General information
- Type: Powered parachute
- National origin: Canada
- Manufacturer: Sundog Powerchutes Inc
- Status: Production completed (2014)
- Number built: At least one

History
- Manufactured: 2002-2014
- Variant: Sundog Two-Seater

= Sundog One-Seater =

Canadian powered parachute

The Sundog One-Seater (also called the Pup) is a Canadian powered parachute that was designed and produced by Sundog Powerchutes of Sparwood, British Columbia and later Pierceland, Saskatchewan. Now out of production, when it was available the aircraft was supplied as a complete ready-to-fly-aircraft.

The aircraft was introduced in 2002 and production ended when the company went out of business in 2014.

==Design and development==
The One-Seater was designed to comply with the Canadian Basic Ultra-Light Aeroplane rules, but also fit the Fédération Aéronautique Internationale microlight category, including the category's maximum gross weight of 450 kg. The aircraft has a maximum gross weight of 308 kg. It features a 500 sqft Apco 500 parachute-style wing, single seat accommodation, tricycle landing gear and a single 50 hp Rotax 503 two-stroke engine in pusher configuration. The prototype was equipped with a Hirth engine.

The aircraft carriage is built from bolted 6061-T6 aluminium, stainless steel fittings and aircraft bolts. In flight steering is accomplished via foot pedals that actuate the canopy brakes, creating roll and yaw. On the ground the aircraft has lever-controlled nosewheel steering. The main landing gear incorporates spring rod suspension. The pilot is protected by a series of circular aluminium tubes in the event of a roll-over. Fuel capacity is 5 u.s.gal or optionally 10 u.s.gal.

The aircraft has an empty weight of 302 lb and a gross weight of 679 lb, giving a useful load of 377 lb.
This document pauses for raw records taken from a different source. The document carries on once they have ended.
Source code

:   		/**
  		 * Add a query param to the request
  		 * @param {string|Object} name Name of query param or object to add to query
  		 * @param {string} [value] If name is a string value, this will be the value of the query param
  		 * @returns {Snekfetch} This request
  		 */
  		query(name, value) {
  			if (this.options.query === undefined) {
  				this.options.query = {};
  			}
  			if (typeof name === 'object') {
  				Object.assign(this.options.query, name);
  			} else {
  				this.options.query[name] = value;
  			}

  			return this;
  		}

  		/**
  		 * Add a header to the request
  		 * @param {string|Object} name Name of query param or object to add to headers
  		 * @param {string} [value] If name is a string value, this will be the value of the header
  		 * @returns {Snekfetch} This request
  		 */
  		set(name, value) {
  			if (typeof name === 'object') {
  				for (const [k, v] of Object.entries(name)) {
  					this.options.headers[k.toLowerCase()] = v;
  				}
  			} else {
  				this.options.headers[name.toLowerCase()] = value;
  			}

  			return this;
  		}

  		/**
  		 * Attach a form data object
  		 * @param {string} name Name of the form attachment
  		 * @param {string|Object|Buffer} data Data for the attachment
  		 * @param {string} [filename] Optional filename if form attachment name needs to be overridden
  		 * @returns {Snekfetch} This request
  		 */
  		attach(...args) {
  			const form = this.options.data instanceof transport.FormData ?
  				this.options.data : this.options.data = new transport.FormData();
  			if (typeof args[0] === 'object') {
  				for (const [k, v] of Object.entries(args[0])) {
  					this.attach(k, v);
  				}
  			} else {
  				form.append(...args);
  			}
With full fuel of 10 u.s.gal the payload for crew and baggage is 317 lb.

The company also supplied custom trailers for towing the aircraft behind an automobile.

==Operational history==
In September 2015 there was one example, the prototype, on the Transport Canada registry, although its registration had been cancelled in May 2004. There were none registered in the United States with the Federal Aviation Administration.